Four victims of December’s Alpine Motel Apartments fire in downtown Las Vegas died of carbon monoxide poisoning, while two women who were trapped in a first-floor hallway behind a door that was bolted shut died from their burns, the Clark County coroner’s office reported Wednesday.
The deaths of all six, ranging in age from 46 to 72, were ruled accidental.
Tracy Ann Cihal, 57, and Cynthia Mikell, 61, died from thermal injuries. Henry Lawrence Pinc, 70; Francis Lombardo Jr., 72; Donald Keith Bennett, 63; and Kerry Baclaan, 46, died from acute carbon monoxide toxicity, the coroner’s office said.
With the exception of Lombardo, those who died from carbon monoxide poisoning made it outside the motel or were taken to University Medical Center before they were pronounced dead.

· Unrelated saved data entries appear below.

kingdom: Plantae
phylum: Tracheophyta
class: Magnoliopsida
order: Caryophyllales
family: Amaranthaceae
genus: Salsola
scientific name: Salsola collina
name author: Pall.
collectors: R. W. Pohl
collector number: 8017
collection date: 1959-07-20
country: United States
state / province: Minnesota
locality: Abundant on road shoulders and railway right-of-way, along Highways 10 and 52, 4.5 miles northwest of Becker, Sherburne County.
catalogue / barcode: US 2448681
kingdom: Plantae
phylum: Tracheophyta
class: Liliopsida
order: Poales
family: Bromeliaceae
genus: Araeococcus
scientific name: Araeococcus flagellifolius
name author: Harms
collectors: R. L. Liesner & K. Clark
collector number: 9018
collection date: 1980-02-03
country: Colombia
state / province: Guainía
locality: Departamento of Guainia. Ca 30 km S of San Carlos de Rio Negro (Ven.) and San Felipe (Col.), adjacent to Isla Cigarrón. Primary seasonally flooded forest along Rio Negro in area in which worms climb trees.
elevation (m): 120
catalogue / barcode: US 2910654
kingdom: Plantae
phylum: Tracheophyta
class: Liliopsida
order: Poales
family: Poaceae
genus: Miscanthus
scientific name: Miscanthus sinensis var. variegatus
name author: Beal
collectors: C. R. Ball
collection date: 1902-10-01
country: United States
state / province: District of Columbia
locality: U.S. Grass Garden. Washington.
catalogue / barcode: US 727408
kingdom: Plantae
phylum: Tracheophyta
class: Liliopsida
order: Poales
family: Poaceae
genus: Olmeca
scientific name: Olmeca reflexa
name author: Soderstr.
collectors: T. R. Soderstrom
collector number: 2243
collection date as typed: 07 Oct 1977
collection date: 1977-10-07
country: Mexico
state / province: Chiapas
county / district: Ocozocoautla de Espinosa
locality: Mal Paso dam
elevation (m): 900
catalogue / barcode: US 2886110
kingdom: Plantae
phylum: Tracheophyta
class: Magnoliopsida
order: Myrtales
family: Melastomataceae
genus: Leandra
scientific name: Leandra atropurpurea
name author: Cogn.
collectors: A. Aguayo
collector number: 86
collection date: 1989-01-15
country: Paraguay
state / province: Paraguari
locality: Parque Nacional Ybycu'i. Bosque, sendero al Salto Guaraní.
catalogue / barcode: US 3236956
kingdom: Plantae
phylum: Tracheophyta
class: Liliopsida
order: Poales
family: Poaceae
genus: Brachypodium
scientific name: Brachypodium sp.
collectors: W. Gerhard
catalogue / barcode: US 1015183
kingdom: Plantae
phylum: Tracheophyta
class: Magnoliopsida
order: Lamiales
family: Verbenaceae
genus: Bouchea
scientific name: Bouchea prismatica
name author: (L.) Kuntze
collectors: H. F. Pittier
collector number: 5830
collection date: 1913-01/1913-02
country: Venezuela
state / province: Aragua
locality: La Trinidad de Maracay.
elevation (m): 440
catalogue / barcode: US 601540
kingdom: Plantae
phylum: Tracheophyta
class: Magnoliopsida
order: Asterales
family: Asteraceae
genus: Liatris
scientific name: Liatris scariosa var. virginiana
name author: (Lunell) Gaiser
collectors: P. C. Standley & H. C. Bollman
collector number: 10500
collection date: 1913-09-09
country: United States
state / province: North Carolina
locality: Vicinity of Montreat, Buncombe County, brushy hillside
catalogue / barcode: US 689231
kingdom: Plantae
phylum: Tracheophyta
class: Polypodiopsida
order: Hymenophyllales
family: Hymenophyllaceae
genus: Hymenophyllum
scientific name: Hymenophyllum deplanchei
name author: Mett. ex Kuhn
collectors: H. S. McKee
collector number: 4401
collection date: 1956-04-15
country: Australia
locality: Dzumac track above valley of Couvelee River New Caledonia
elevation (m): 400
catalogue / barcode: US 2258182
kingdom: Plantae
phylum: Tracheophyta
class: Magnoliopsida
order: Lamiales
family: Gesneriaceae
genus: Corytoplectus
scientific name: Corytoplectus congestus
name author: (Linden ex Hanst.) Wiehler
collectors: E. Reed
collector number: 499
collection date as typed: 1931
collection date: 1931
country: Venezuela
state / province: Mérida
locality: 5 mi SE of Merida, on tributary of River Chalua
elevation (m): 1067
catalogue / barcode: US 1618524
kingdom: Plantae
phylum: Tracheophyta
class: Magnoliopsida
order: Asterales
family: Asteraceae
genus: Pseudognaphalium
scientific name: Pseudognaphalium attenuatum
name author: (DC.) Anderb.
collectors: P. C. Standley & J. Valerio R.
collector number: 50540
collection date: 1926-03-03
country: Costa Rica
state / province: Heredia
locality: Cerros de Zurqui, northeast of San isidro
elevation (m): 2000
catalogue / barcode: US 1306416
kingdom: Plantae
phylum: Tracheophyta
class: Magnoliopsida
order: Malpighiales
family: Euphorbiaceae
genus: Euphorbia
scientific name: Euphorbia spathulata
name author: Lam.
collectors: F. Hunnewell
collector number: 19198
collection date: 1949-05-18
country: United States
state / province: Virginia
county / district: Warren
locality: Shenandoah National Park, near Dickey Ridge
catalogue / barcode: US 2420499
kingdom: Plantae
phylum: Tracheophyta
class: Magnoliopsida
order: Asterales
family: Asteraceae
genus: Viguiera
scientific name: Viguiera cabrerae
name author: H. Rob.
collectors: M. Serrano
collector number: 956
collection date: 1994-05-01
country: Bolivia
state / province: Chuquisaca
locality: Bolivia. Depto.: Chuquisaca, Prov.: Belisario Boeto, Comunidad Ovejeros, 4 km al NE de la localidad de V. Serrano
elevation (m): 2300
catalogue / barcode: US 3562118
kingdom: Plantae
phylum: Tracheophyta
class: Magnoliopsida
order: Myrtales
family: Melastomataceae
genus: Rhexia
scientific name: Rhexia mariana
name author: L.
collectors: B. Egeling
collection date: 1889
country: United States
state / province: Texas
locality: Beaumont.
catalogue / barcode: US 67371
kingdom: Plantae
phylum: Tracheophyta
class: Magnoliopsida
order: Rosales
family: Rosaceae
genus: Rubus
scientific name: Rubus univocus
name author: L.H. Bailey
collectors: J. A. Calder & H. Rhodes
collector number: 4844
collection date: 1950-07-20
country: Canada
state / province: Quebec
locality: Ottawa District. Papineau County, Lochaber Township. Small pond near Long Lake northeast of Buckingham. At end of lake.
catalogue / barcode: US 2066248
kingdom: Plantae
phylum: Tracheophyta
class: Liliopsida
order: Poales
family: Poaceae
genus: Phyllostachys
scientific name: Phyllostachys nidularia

Pinc was found in front of the nearby Ogden Market, where he died, the coroner’s office said.
The fire was the deadliest residential fire in the city of Las Vegas. In addition to the six dead, 13 residents were injured.
It has prompted wrongful death lawsuits, a plan from city officials to prevent related tragedies and a criminal investigation into the fire.
The first of three wrongful death lawsuits came in January and was filed in Clark County District Court on behalf of Cihal’s family. It described the building, which has been owned by Adolfo Orozco under Las Vegas Dragon Hotel LLC since 2013, as uninhabitable and “unreasonably dangerous.”
Inspectors who reviewed the property two days after the fire noted more than 40 fire code violations.
Two other suits were filed Friday on behalf of Bennett and Lombardo’s families. The suits allege that Orozco failed to maintain necessary utilities and safety equipment at the motel, such as heating, sprinklers and fire alarms.
All three lawsuits were filed by the same firm. Attorney Ben Wilson, who is representing Cihal’s family, said in a statement Wednesday afternoon that the coroner’s office ruling that the 57-year-old’s death was caused by burns was troubling.
“She endured an unimaginable amount of suffering during her final moments and it is deeply upsetting,” he said. “There is simply no hiding from what happened that night and it will leave a permanent mark on everyone involved.”
When reached by phone Wednesday, Orozco’s attorney, Dominic Gentile, said he wasn’t surprised the deaths were ruled accidental.
“Nobody ever intended for any of those people to die,” he said, later adding that “it was a horrible, horrible thing that happened here.”
When speaking about the bolted door that led outside the hallway where Cihal and Mikell were found dead, Gentile said “the question is” who bolted the door and why.
“The back door was bolted,” he said. “Nobody’s running away from that.”
A Feb. 12 court filing accused the Alpine’s former live-in property manager, Jason Casteel, of ordering Bennett to bolt the building’s rear exit door shut.
Bennett was a maintenance man for the building, and his friends and family have said he died after rushing door to door during the fire and waking people up.
Since January, the Review-Journal has been unable to reach the live-in property manager. Criminal investigators also have seized a cellphone that belongs to Orozco after a search warrant issued Jan. 29 approved a search and seizure of the phone at Gentile’s law office.
Chief Deputy District Attorney Marc DiGiacomo, who is handling the criminal case, declined to comment Wednesday.
District Attorney Steve Wolfson did not immediately respond to request for comment.